他方すべての国民にUBIとして100万円を配るには、1億2000万×100万=120兆円が必要になり、これは現在の社会保障給付の総額とほぼ同じだ。今の社会保障を廃止することは政治的に不可能であり、これがUBIの最大の障害となっている。
つまりBIは部分的に実施すると効果がなく、全面的に実施すると巨額の財源が必要になる。その中間の解はないだろうか。
それが負の所得税(NIT)である。これは所得に比例して所得税を減税し、課税最低限以下の人には給付金を出すもので、算術的にはUBIと同じ結果になる。
次の図のように一定の所得税率を想定すると、税額は右上がりの直線になる。ここで定額のBIを支給すると、その分だけ税額が下方にシフトするので、課税最低所得以下の人は税額がマイナスになる(給付金がもらえる)。これがNITである。
フリードマンの提案したNITは既存の社会保障を代替するものだが、これを既存の制度に上乗せするのが給付つき税額控除(EITC)である。これは所得が課税最低限以上の場合には減税し、それ以下の場合は税を還付する。この還付される給付金がBIと同じ役割を果たすので、EITCは「条件つきBI」だということもできる。
これはUBIに比べると、既存の財源の中でやるので規模が限られ、効率性や公平性で劣るが、政治的には容易である。アメリカ、カナダ、イギリスなど10ヶ国で導入され、日本でも消費税の10%への増税のとき、財務省が提案した(軽減税率よりはるかに合理的だった)。
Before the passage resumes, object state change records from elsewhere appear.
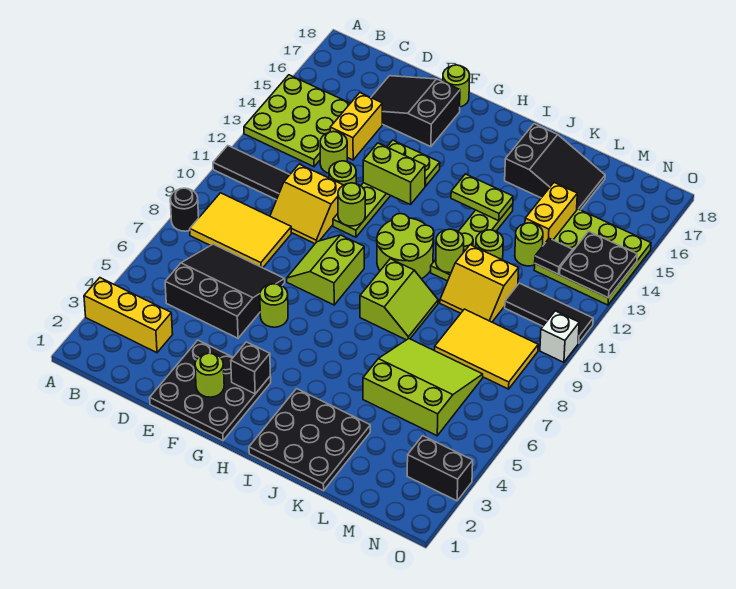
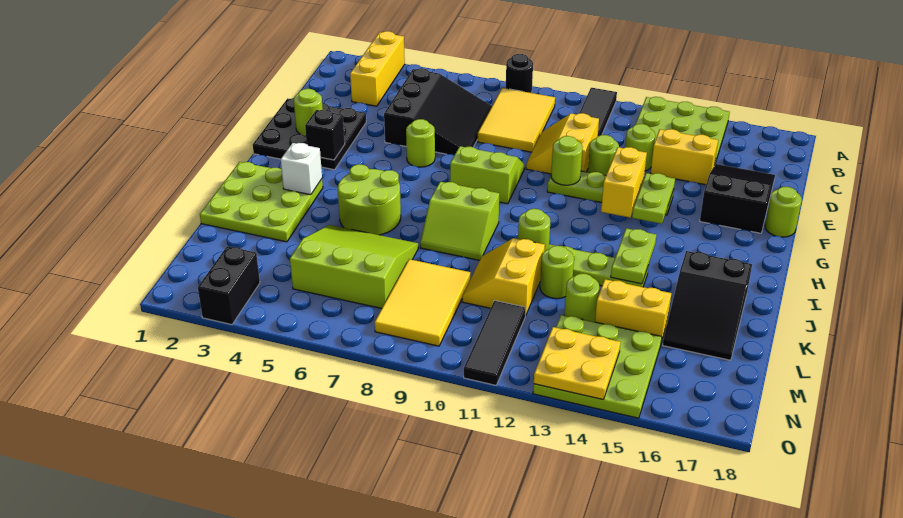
lime brick F13:G13 level 2 -> yellow brick F13:G13 level 2
lime round brick H10:I11 level 1 -> lime round brick I5:J6 level 1
black plate I1:K3 level 1 -> lime plate I1:K3 level 1
lime slope K5:M7 level 1 top 5 -> lime slope K5:M7 level 1 top M
black tile M13 level 2 -> none
black plate N13:O14 level 2 -> yellow plate N13:O14 level 2
white brick O10 level 1 -> white brick I3 level 2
それ以外にも、条件つきBIを実現する方法はある。たとえば島澤諭氏の提案している「基本年金」は、今の国民年金をすべて税に置き換え、65歳以上のすべての国民に毎月12万円支給する制度で「高齢者ベーシックインカム」ともいえる。
このようにベーシックインカムをUBIに限定せず、「非裁量的に定額給付する」という広義の制度と考えると、その支給対象は全国民でなくてもいい。社会保障制度を根本的に変えることはできないが、今の老人に大きく片寄った社会保障を少しでも公平な制度に変えることは日本の重要な課題である。
追記:専門家から細かいツッコミが入りそうなので補足すると、NITは世帯ベースでUBIは個人ベースであるなど、実装のやり方によっては結果が少し異なるが、ここでは標準的な解釈を採用した。こう解釈するとNITとUBIはまったく同じだが、EITCは既存の社会保障を代替しない点で異なる。